Und da Medizin nun mal vor allem auf natürlicher Sprache beruht (Wo tut’s denn weh?) brach damit eine neue Phase an. Heute schießen Anwendungen wie Pilze aus dem Boden. Und die wissenschaftliche Community testet sie und veröffentlicht dann die Ergebnisse dieser Tests, was weitere Verbesserungen möglich macht.
In manchen Fällen werden GPTs eigens trainiert, aber schon die Standardversionen von ChatGPT & Co bringen erstaunliches zustande. Auf dem DGGG-Kongress 2024 in Berlin präsentierte ein Poster der Medizinischen Hochschule Hannover das Thema Künstliche Intelligenz in der gynäkologischen Onkologie – Evaluation der Therapieempfehlungen von ChatGPT für das Mammakarzinom.

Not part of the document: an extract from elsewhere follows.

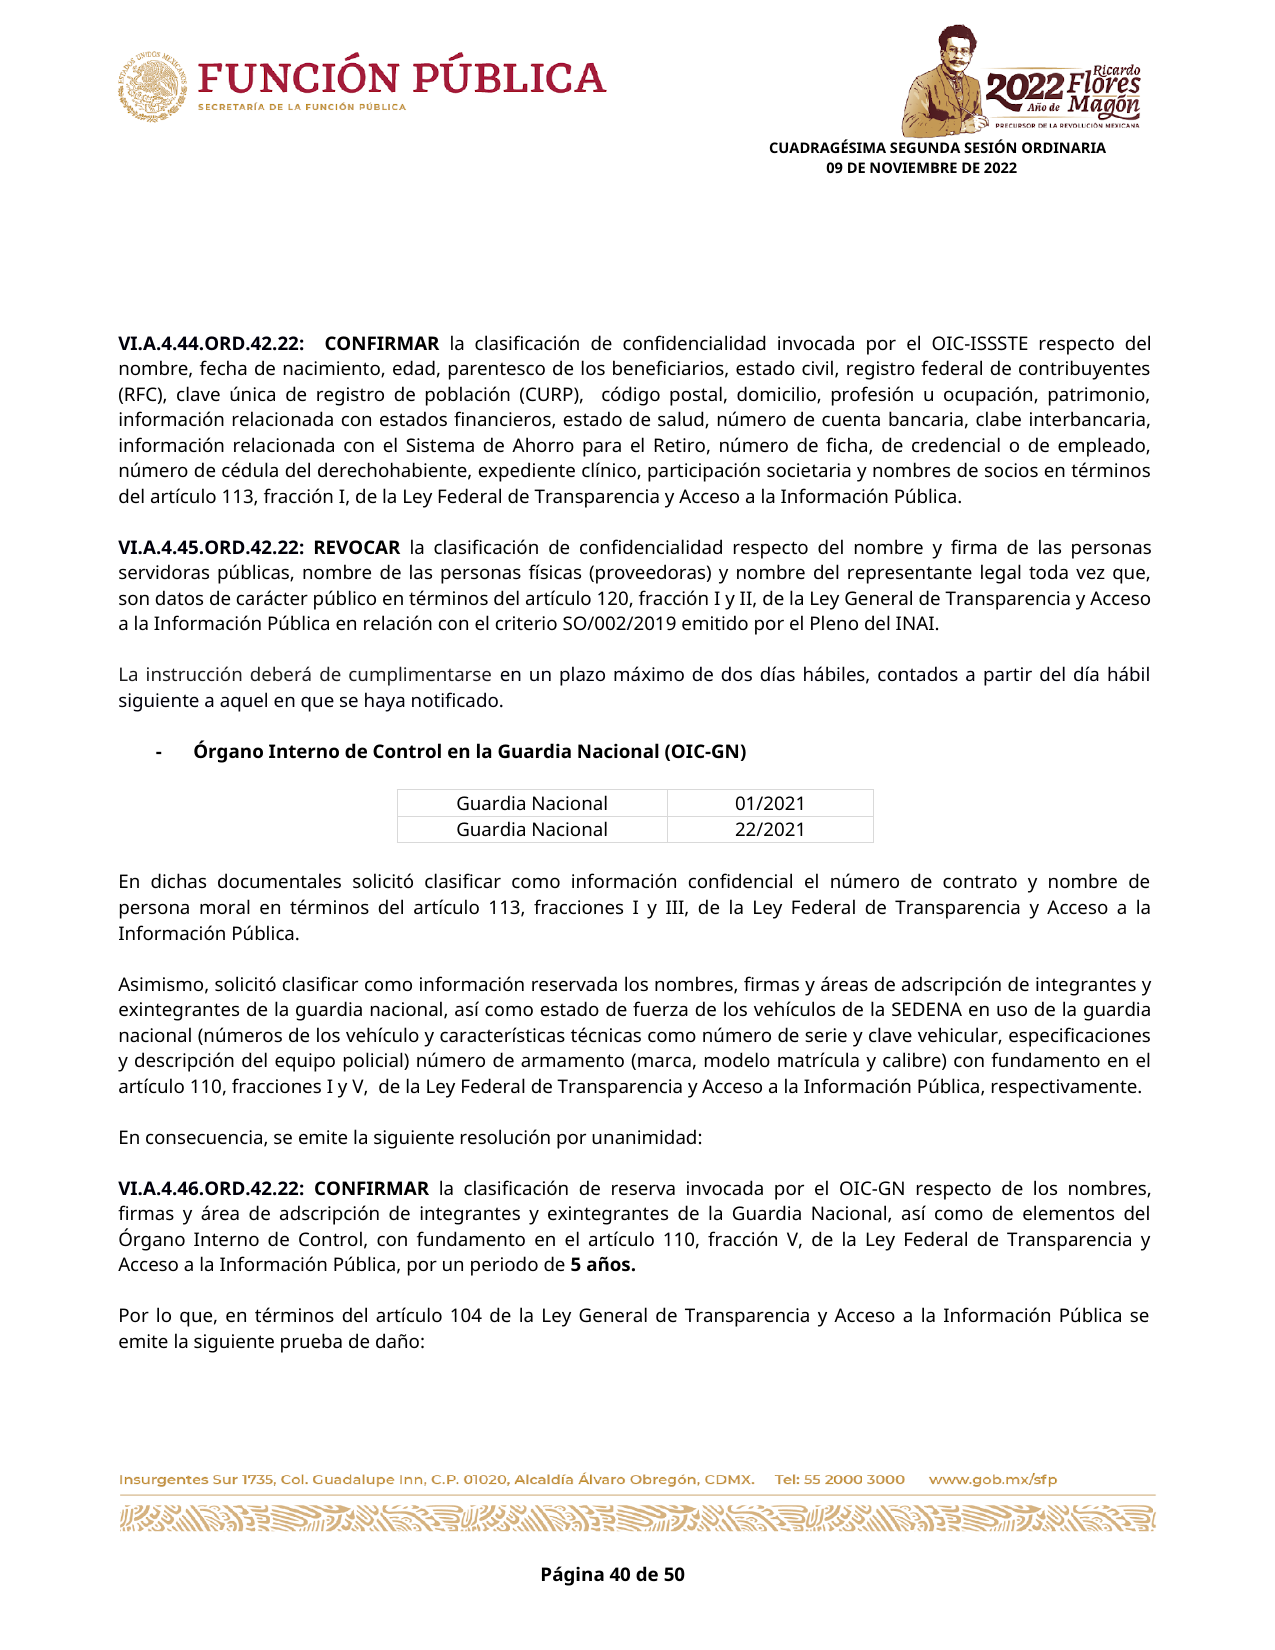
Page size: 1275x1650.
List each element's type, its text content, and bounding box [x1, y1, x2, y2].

Das war ein echter Reality-Check und die Autoren kommen zu dem Ergebnis: „Die generierten Empfehlungen für operative Therapie, Chemotherapie, Strahlentherapie und endokrine Therapie wurden im Mittel als korrekt mit geringen Einschränkungen evaluiert. Die HER-2-Antikörpertherapie wurde als einzige Kategorie mit korrekt ohne Einschränkungen bewertet. Übergreifend zeigte sich die Genauigkeit der Empfehlungen für Primärfälle höher als für Rezidivfälle, bei anteilig fehlerhaftem Einbezug der Vortherapien. Die Qualität der Ausgabe hing stark von der Präzision der Eingabeprompts ab. Fehlende Aktualität in den Leitlinien führte zusätzlich zu Unvollständigkeiten in den Vorschlägen.“ (Stalp JL et al. DGGG 2024, Poster 621).
Dass die Ergebnisse von den Prompts abhängen ist klar und fehlende Aktualität in Leitlinien kann man beim besten Willen nicht chatGPT anlasten. Das Beispiel zeigt daher für uns exemplarisch, wo die Reise in den nächsten Jahren hingehen wird. Natürlich gibt es noch viel Luft nach oben – ein Hauptproblem ist die Intransparenz. Der Chatbot hat immer eine Antwort, schweigt sich aber gerne darüber aus, wie er zu dieser Antwort kam. Und lügt sich mitunter das Blaue vom Himmel. Das ist nicht akzeptabel, weil viele Handlungen in der Medizin ja auch ethische und juristische Konsequenzen haben.
Trotzdem werden wir in den nächsten Jahren eine Umwälzung vieler Prozesse erleben. Die Veränderungen bis zum Ende des Jahrzehnts werden die seit Beginn des Jahrhunderts in den Schatten stellen. Es gibt viel zu tun – packen wir’s an.